Intervenant à son tour, M. Nazehe, responsable suivi évaluation du ROLPCI, a mis en garde contre la forte dépendance de la Côte d'Ivoire vis-à-vis des financements extérieurs.
« Le retrait ou la réduction de l'appui de partenaires comme l'USAID doit être perçu comme une véritable leçon pour notre pays », a-t-il affirmé.
Selon lui, une grande partie des résultats obtenus dans la lutte contre le paludisme a été rendue possible grâce aux contributions des partenaires techniques et financiers, ce qui révèle la dépendance persistante du système de santé ivoirien vis-à-vis des financements extérieurs.
« Le paludisme demeure encore un problème majeur de santé publique en Côte d'Ivoire, et beaucoup reste à faire », a insisté Monsieur Nazehe.
Il a également souligné l'importance de la prévention, de l'éducation communautaire et du changement de comportement. « La lutte contre le paludisme ne peut pas se limiter au traitement des malades.

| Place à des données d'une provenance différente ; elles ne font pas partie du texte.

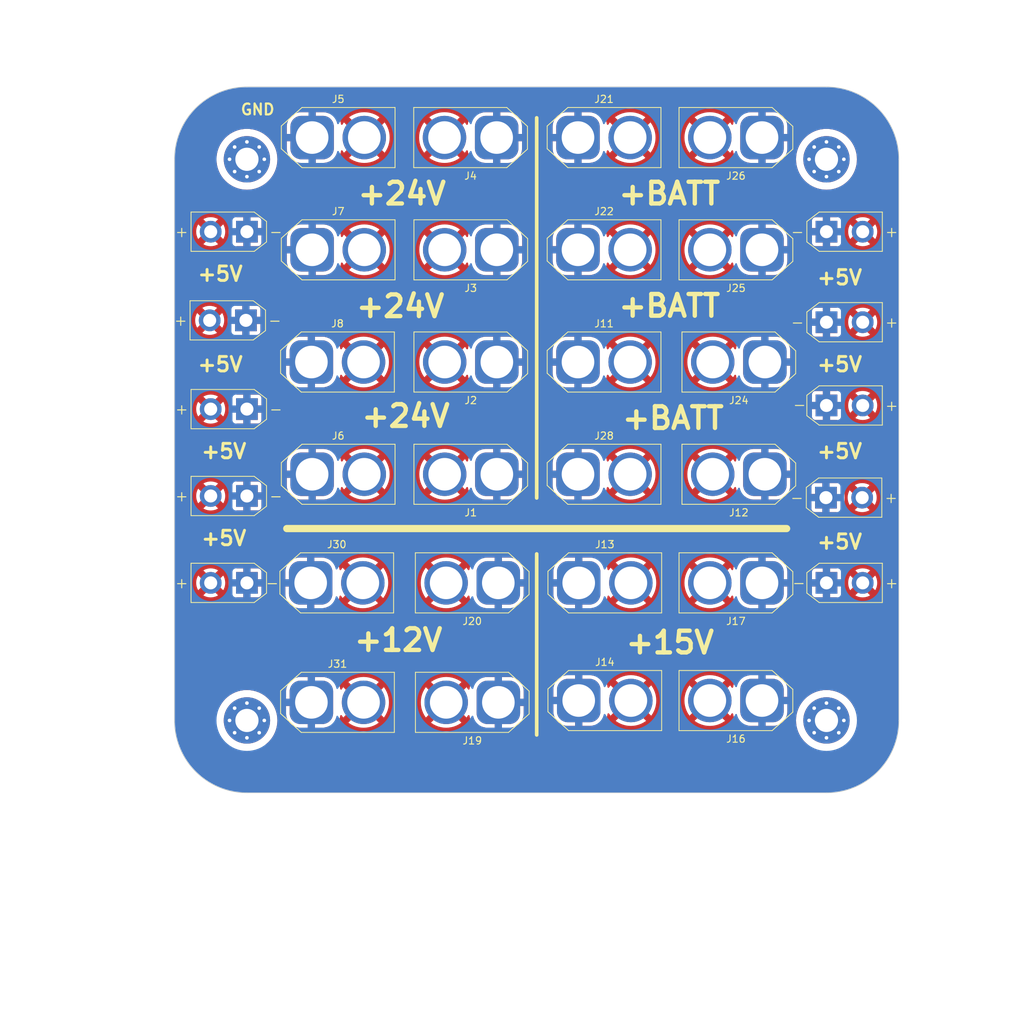
<source format=kicad_pcb>
(kicad_pcb
	(version 20240108)
	(generator "pcbnew")
	(generator_version "8.0")
	(general
		(thickness 1.6)
		(legacy_teardrops no)
	)
	(paper "A4")
	(title_block
		(title "Terminal block")
		(rev "1")
		(company "Xplore")
		(comment 1 "Pedro Conde")
	)
	(layers
		(0 "F.Cu" signal)
		(31 "B.Cu" signal)
		(32 "B.Adhes" user "B.Adhesive")
		(33 "F.Adhes" user "F.Adhesive")
		(34 "B.Paste" user)
		(35 "F.Paste" user)
		(36 "B.SilkS" user "B.Silkscreen")
		(37 "F.SilkS" user "F.Silkscreen")
		(38 "B.Mask" user)
		(39 "F.Mask" user)
		(40 "Dwgs.User" user "User.Drawings")
		(41 "Cmts.User" user "User.Comments")
		(42 "Eco1.User" user "User.Eco1")
		(43 "Eco2.User" user "User.Eco2")
		(44 "Edge.Cuts" user)
		(45 "Margin" user)
		(46 "B.CrtYd" user "B.Courtyard")
		(47 "F.CrtYd" user "F.Courtyard")
		(48 "B.Fab" user)
		(49 "F.Fab" user)
		(50 "User.1" user)
		(51 "User.2" user)
		(52 "User.3" user)
		(53 "User.4" user)
		(54 "User.5" user)
		(55 "User.6" user)
		(56 "User.7" user)
		(57 "User.8" user)
		(58 "User.9" user)
	)
	(setup
		(stackup
			(layer "F.SilkS"
				(type "Top Silk Screen")
				(color "White")
			)
			(layer "F.Paste"
				(type "Top Solder Paste")
			)
			(layer "F.Mask"
				(type "Top Solder Mask")
				(color "Black")
				(thickness 0.01)
			)
			(layer "F.Cu"
				(type "copper")
				(thickness 0.035)
			)
			(layer "dielectric 1"
				(type "core")
				(thickness 1.51)
				(material "FR4")
				(epsilon_r 4.5)
				(loss_tangent 0.02)
			)
			(layer "B.Cu"
				(type "copper")
				(thickness 0.035)
			)
			(layer "B.Mask"
				(type "Bottom Solder Mask")
				(color "Black")
				(thickness 0.01)
			)
			(layer "B.Paste"
				(type "Bottom Solder Paste")
			)
			(layer "B.SilkS"
				(type "Bottom Silk Screen")
				(color "White")
			)
			(copper_finish "None")
			(dielectric_constraints no)
		)
		(pad_to_mask_clearance 0)
		(allow_soldermask_bridges_in_footprints no)
		(pcbplotparams
			(layerselection 0x00010fc_ffffffff)
			(plot_on_all_layers_selection 0x0000000_00000000)
			(disableapertmacros no)
			(usegerberextensions no)
			(usegerberattributes yes)
			(usegerberadvancedattributes yes)
			(creategerberjobfile yes)
			(dashed_line_dash_ratio 12.000000)
			(dashed_line_gap_ratio 3.000000)
			(svgprecision 4)
			(plotframeref no)
			(viasonmask no)
			(mode 1)
			(useauxorigin no)
			(hpglpennumber 1)
			(hpglpenspeed 20)
			(hpglpendiameter 15.000000)
			(pdf_front_fp_property_popups yes)
			(pdf_back_fp_property_popups yes)
			(dxfpolygonmode yes)
			(dxfimperialunits yes)
			(dxfusepcbnewfont yes)
			(psnegative no)
			(psa4output no)
			(plotreference yes)
			(plotvalue yes)
			(plotfptext yes)
			(plotinvisibletext no)
			(sketchpadsonfab no)
			(subtractmaskfromsilk no)
			(outputformat 1)
			(mirror no)
			(drillshape 0)
			(scaleselection 1)
			(outputdirectory "Manufacturing/")
		)
	)
	(net 0 "")
	(net 1 "GND")
	(net 2 "+24V")
	(net 3 "+BATT")
	(net 4 "+15V")
	(net 5 "+5V")
	(net 6 "+12V")
	(footprint "Connector_AMASS:AMASS_XT60-F_1x02_P7.20mm_Vertical" (layer "F.Cu") (at 170.7 50.5))
	(footprint "Connector_AMASS:AMASS_XT60-F_1x02_P7.20mm_Vertical" (layer "F.Cu") (at 133.8 112))
	(footprint "Connector_AMASS:AMASS_XT60-F_1x02_P7.20mm_Vertical" (layer "F.Cu") (at 196.1 66 180))
	(footprint "Connector_AMASS:AMASS_XT30UPB-M_1x02_P5.0mm_Vertical" (layer "F.Cu") (at 204.92736 100.226076))
	(footprint "Connector_AMASS:AMASS_XT30UPB-M_1x02_P5.0mm_Vertical" (layer "F.Cu") (at 205 63.5))
	(footprint "MountingHole:MountingHole_3.2mm_M3_Pad_Via" (layer "F.Cu") (at 125 53.5))
	(footprint "MountingHole:MountingHole_3.2mm_M3_Pad_Via" (layer "F.Cu") (at 205 53.5))
	(footprint "Connector_AMASS:AMASS_XT60-F_1x02_P7.20mm_Vertical" (layer "F.Cu") (at 196.1 112 180))
	(footprint "Connector_AMASS:AMASS_XT60-F_1x02_P7.20mm_Vertical" (layer "F.Cu") (at 133.9 81.5))
	(footprint "Connector_AMASS:AMASS_XT60-F_1x02_P7.20mm_Vertical" (layer "F.Cu") (at 159.708884 128.5 180))
	(footprint "Connector_AMASS:AMASS_XT60-F_1x02_P7.20mm_Vertical" (layer "F.Cu") (at 196.5 81.5 180))
	(footprint "Connector_AMASS:AMASS_XT60-F_1x02_P7.20mm_Vertical" (layer "F.Cu") (at 134 50.5))
	(footprint "Connector_AMASS:AMASS_XT60-F_1x02_P7.20mm_Vertical" (layer "F.Cu") (at 196.1 128.25 180))
	(footprint "Connector_AMASS:AMASS_XT30UPB-M_1x02_P5.0mm_Vertical" (layer "F.Cu") (at 124.860151 75.744735 180))
	(footprint "Connector_AMASS:AMASS_XT60-F_1x02_P7.20mm_Vertical" (layer "F.Cu") (at 133.9 128.5))
	(footprint "MountingHole:MountingHole_3.2mm_M3_Pad_Via" (layer "F.Cu") (at 125 131))
	(footprint "Connector_AMASS:AMASS_XT60-F_1x02_P7.20mm_Vertical" (layer "F.Cu") (at 134 66))
	(footprint "Connector_AMASS:AMASS_XT60-F_1x02_P7.20mm_Vertical" (layer "F.Cu") (at 170.8 128.25))
	(footprint "Connector_AMASS:AMASS_XT60-F_1x02_P7.20mm_Vertical" (layer "F.Cu") (at 159.5 81.5 180))
	(footprint "Connector_AMASS:AMASS_XT60-F_1x02_P7.20mm_Vertical" (layer "F.Cu") (at 159.7 112 180))
	(footprint "Connector_AMASS:AMASS_XT60-F_1x02_P7.20mm_Vertical" (layer "F.Cu") (at 170.7 97))
	(footprint "Connector_AMASS:AMASS_XT60-F_1x02_P7.20mm_Vertical" (layer "F.Cu") (at 159.5 97 180))
	(footprint "MountingHole:MountingHole_3.2mm_M3_Pad_Via" (layer "F.Cu") (at 205 131))
	(footprint "Connector_AMASS:AMASS_XT30UPB-M_1x02_P5.0mm_Vertical" (layer "F.Cu") (at 125 100 180))
	(footprint "Connector_AMASS:AMASS_XT60-F_1x02_P7.20mm_Vertical" (layer "F.Cu") (at 196.1 50.5 180))
	(footprint "Connector_AMASS:AMASS_XT30UPB-M_1x02_P5.0mm_Vertical" (layer "F.Cu") (at 125 112 180))
	(footprint "Connector_AMASS:AMASS_XT30UPB-M_1x02_P5.0mm_Vertical" (layer "F.Cu") (at 205 112))
	(footprint "Connector_AMASS:AMASS_XT30UPB-M_1x02_P5.0mm_Vertical" (layer "F.Cu") (at 205 87.5))
	(footprint "Connector_AMASS:AMASS_XT30UPB-M_1x02_P5.0mm_Vertical" (layer "F.Cu") (at 205 76))
	(footprint "Connector_AMASS:AMASS_XT30UPB-F_1x02_P5.0mm_Vertical" (layer "F.Cu") (at 125 63.5 180))
	(footprint "Connector_AMASS:AMASS_XT30UPB-M_1x02_P5.0mm_Vertical" (layer "F.Cu") (at 125 88 180))
	(footprint "Connector_AMASS:AMASS_XT60-F_1x02_P7.20mm_Vertical" (layer "F.Cu") (at 170.7 66))
	(footprint "Connector_AMASS:AMASS_XT60-F_1x02_P7.20mm_Vertical" (layer "F.Cu") (at 159.5 66 180))
	(footprint "Connector_AMASS:AMASS_XT60-F_1x02_P7.20mm_Vertical" (layer "F.Cu") (at 170.8 112))
	(footprint "Connector_AMASS:AMASS_XT60-F_1x02_P7.20mm_Vertical" (layer "F.Cu") (at 159.473851 50.5 180))
	(footprint "Connector_AMASS:AMASS_XT60-F_1x02_P7.20mm_Vertical"
		(layer "F.Cu")
		(uuid "f592703f-5bf2-42a1-ba4d-fbe8e8caafbd")
		(at 196.5 97 180)
		(descr "AMASS female XT60, through hole, vertical, https://www.tme.eu/Document/2d152ced3b7a446066e6c419d84bb460/XT60%20SPEC.pdf")
		(tags "XT60 female vertical")
		(property "Reference" "J12"
			(at 3.6 -5.3 0)
			(layer "F.SilkS")
			(uuid "e
... [406165 chars truncated]
</source>
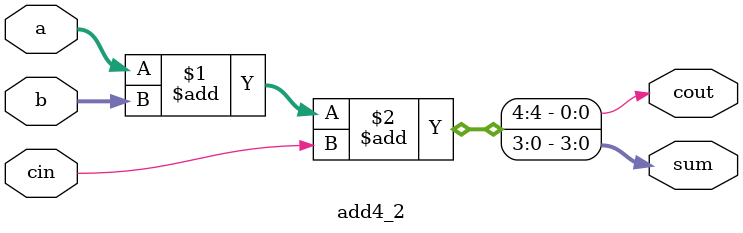
<source format=v>
module add4_2(cout,sum,a,b,cin);
output[3:0] sum;
output cout;
input[3:0] a,b;
input cin;
assign {cout,sum}=a+b+cin;
endmodule

</source>
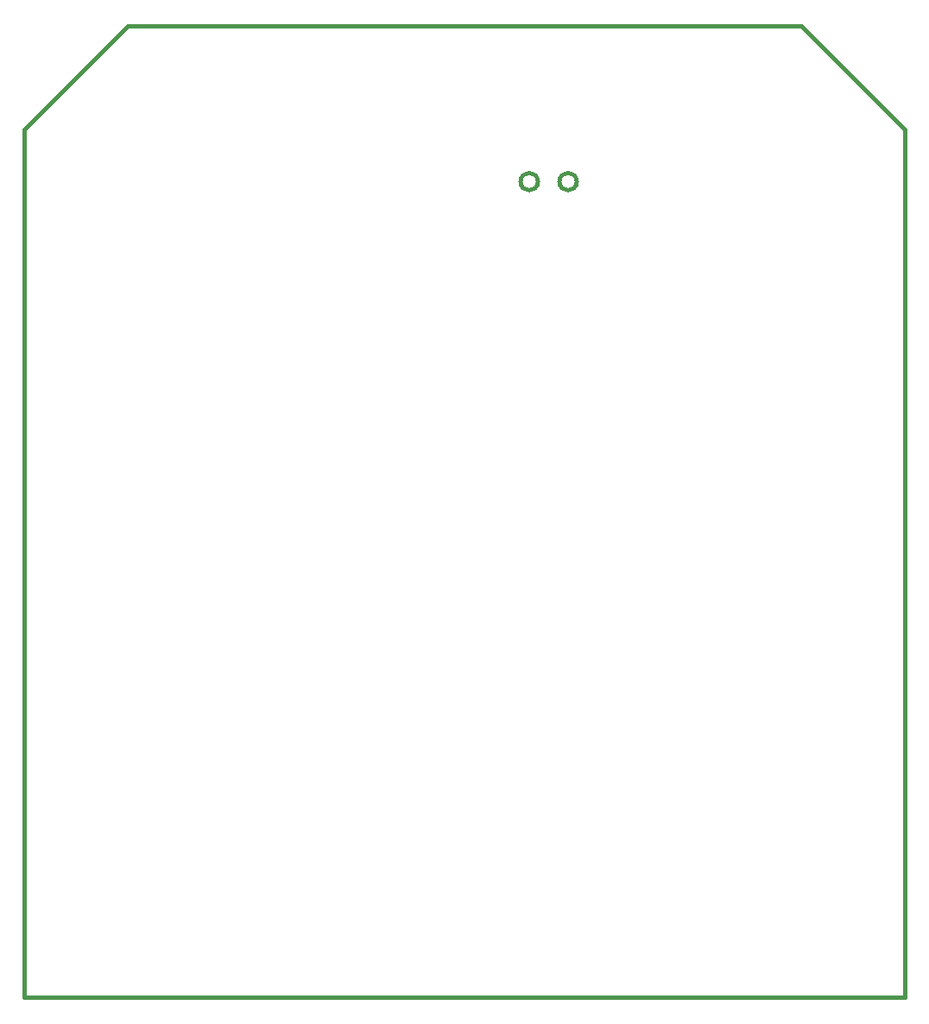
<source format=gbr>
G04 #@! TF.GenerationSoftware,KiCad,Pcbnew,5.1.6-c6e7f7d~87~ubuntu19.10.1*
G04 #@! TF.CreationDate,2021-07-04T13:23:00+06:00*
G04 #@! TF.ProjectId,fishtaur_r1a,66697368-7461-4757-925f-7231612e6b69,1A*
G04 #@! TF.SameCoordinates,Original*
G04 #@! TF.FileFunction,Profile,NP*
%FSLAX46Y46*%
G04 Gerber Fmt 4.6, Leading zero omitted, Abs format (unit mm)*
G04 Created by KiCad (PCBNEW 5.1.6-c6e7f7d~87~ubuntu19.10.1) date 2021-07-04 13:23:00*
%MOMM*%
%LPD*%
G01*
G04 APERTURE LIST*
G04 #@! TA.AperFunction,Profile*
%ADD10C,0.400000*%
G04 #@! TD*
G04 APERTURE END LIST*
D10*
X138430000Y-92710000D02*
X148590000Y-102870000D01*
X62230000Y-102870000D02*
X72390000Y-92710000D01*
X148590000Y-102870000D02*
X148590000Y-187960000D01*
X62230000Y-102870000D02*
X62230000Y-187960000D01*
X116420000Y-107950000D02*
G75*
G03*
X116420000Y-107950000I-850000J0D01*
G01*
X112610000Y-107950000D02*
G75*
G03*
X112610000Y-107950000I-850000J0D01*
G01*
X62230000Y-187960000D02*
X148590000Y-187960000D01*
X72390000Y-92710000D02*
X138430000Y-92710000D01*
M02*

</source>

Elle doit aussi reposer sur la prévention, l'éducation communautaire et le changement de comportement », a-t-il déclaré.
Le responsable suivi évaluation du ROLPCI a mis en avant le rôle central des femmes, qu'il considère comme des actrices essentielles de la sensibilisation, de la prévention et de la prise de décision au sein des ménages. Il a par ailleurs appelé les médias à maintenir la question du paludisme dans le débat public afin de favoriser une mobilisation durable des populations.
De son côté, Monsieur Sant-Anna, président du Conseil d'administration du ROLPCI, a expliqué que son organisation s'est mobilisée pour porter le débat sur les nouveaux défis liés à la lutte contre le paludisme.
En tant que président de l'association, nous avons mobilisé notre organisation pour porter la discussion sur les nouveaux enjeux et les nouveaux contextes de la lutte contre le paludisme », a-t-il indiqué.
Il a attiré l'attention des pouvoirs publics sur l'insuffisance des moyens accordés à la société civile et a plaidé pour que ces insuffisances soient comblées afin de permettre la mise en œuvre de solutions adaptées et durables.
Au terme des échanges, les organisations participantes parmi lesquelles APROSAM, ROLPCI, Renaissance Santé Bouaké, Engage and Share, Voix Essentielles, Speak Up Africa, CCM et ARSIP ont réaffirmé leur volonté de poursuivre le plaidoyer auprès des autorités ivoiriennes.
À travers cette conférence de presse, les acteurs de la société civile espèrent obtenir une plus grande mobilisation nationale autour du financement de la santé, du renforcement des actions communautaires et de l'accès universel aux services de lutte contre le paludisme. Pour eux, l'élimination de cette maladie en Côte d'Ivoire passe désormais par une volonté politique forte et par des investissements publics à la hauteur des enjeux sanitaires du pays.